For the five million citizens whose status is most directly affected by Brexit, the Costa amendment in the House of Commons last week asking for the ring-fencing of their rights was an enormous victory. Through intensive lobbying, the3million and British in Europe received the unanimous backing of the UK Parliament to push for legally guaranteeing citizens’ rights in the event of a no deal. Now we are asking the EU27 to do the same.
While we are making this request now, we appreciate that ring-fencing can only be confirmed at the point where a no deal is the only option on the table, but before the Article 50 deadline. We clearly recognise that a settlement of all of the issues covered by the Withdrawal Agreement, particularly regarding Northern Ireland, must be the priority in the negotiations to reach a deal.
Tonight we did it. Through the solidarity of BritishinEurope and @the3million working together, we persuaded the UK Parliament to make the UK govt push for our rights to be ring fenced whatever the outcome of Brexit pic.twitter.com/cfzKpXIDmk
— British in Europe (@BritishInEurope) February 27, 2019
We are NOT asking for the Withdrawal Agreement to be reopened. What we are asking for is that rather than No Deal the parties confirm the one part of the Agreement which is not controversial and which is not a quid pro quo for anything that is.

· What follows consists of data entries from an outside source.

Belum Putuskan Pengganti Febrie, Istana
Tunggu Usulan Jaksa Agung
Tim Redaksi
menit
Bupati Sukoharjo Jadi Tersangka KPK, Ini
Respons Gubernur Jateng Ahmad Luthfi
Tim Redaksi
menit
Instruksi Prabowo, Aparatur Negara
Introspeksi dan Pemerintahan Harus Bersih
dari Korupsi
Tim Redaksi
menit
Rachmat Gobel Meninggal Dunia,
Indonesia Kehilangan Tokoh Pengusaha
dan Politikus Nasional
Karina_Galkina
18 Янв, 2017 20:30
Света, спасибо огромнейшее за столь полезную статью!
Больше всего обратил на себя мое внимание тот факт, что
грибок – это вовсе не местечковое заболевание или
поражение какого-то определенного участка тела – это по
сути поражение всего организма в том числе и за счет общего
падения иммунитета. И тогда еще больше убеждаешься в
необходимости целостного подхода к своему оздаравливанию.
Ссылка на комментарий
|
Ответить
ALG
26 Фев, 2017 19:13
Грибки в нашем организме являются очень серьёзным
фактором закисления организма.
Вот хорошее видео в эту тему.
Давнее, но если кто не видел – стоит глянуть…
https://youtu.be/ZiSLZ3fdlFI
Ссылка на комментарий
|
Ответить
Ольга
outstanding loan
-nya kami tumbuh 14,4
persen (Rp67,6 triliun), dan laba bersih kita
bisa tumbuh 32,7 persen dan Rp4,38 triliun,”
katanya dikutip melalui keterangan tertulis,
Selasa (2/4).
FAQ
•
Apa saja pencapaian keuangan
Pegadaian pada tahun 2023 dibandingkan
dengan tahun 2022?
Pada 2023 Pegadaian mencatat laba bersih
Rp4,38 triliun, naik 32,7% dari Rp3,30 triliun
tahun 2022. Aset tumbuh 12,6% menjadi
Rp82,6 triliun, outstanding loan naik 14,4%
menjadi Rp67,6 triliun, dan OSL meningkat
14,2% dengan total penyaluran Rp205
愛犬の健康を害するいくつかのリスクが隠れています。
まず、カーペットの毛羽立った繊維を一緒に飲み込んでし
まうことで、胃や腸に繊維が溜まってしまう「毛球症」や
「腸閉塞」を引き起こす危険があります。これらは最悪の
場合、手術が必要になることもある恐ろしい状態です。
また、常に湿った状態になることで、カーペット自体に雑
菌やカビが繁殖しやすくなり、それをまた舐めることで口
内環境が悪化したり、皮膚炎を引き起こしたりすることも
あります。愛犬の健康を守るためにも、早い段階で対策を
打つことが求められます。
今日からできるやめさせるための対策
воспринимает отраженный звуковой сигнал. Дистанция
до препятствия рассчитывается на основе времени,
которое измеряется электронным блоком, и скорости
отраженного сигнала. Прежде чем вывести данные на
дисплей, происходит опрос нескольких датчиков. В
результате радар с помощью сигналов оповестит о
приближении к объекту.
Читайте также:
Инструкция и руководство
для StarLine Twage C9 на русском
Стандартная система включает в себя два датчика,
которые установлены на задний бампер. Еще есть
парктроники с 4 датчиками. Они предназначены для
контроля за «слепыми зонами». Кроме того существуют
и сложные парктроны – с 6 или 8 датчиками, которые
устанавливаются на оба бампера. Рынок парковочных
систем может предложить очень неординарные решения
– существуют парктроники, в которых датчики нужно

So we are asking for the citizens’ rights part of the Withdrawal Agreement to be confirmed under Article 50 as a residual Withdrawal Agreement, i.e. a rump agreement if everything else fails, between the EU and the UK, which would have the force of international law. Let’s remember that both sides agreed from the start that people should be the first priority in the negotiations.
The protection provided for citizens under the Withdrawal Agreement is better than any unilateral guarantees that the UK and the EU 27 can make because key areas, like healthcare and pensions, have to be agreed bilaterally between the EU and UK. So this painstakingly negotiated agreement should not simply fall away in the case of no deal. Legally this can be done if there is the political will, but it would require the European Council to change its original Negotiating Guidelines.
In its 2017 negotiating directives, the EU clearly expressed its desire for the citizens affected by Brexit to ‘continue to live as they are doing today for the whole of their lives’. The Withdrawal Agreement does not do that fully for either EU 27 citizens in the UK or Britons in the EU-27, but we are clear that it is far better than any no deal contingency plan and it does provide legal certainty. That is what citizens desperately need after nearly three years in limbo as we teeter on the brink of a cliff edge.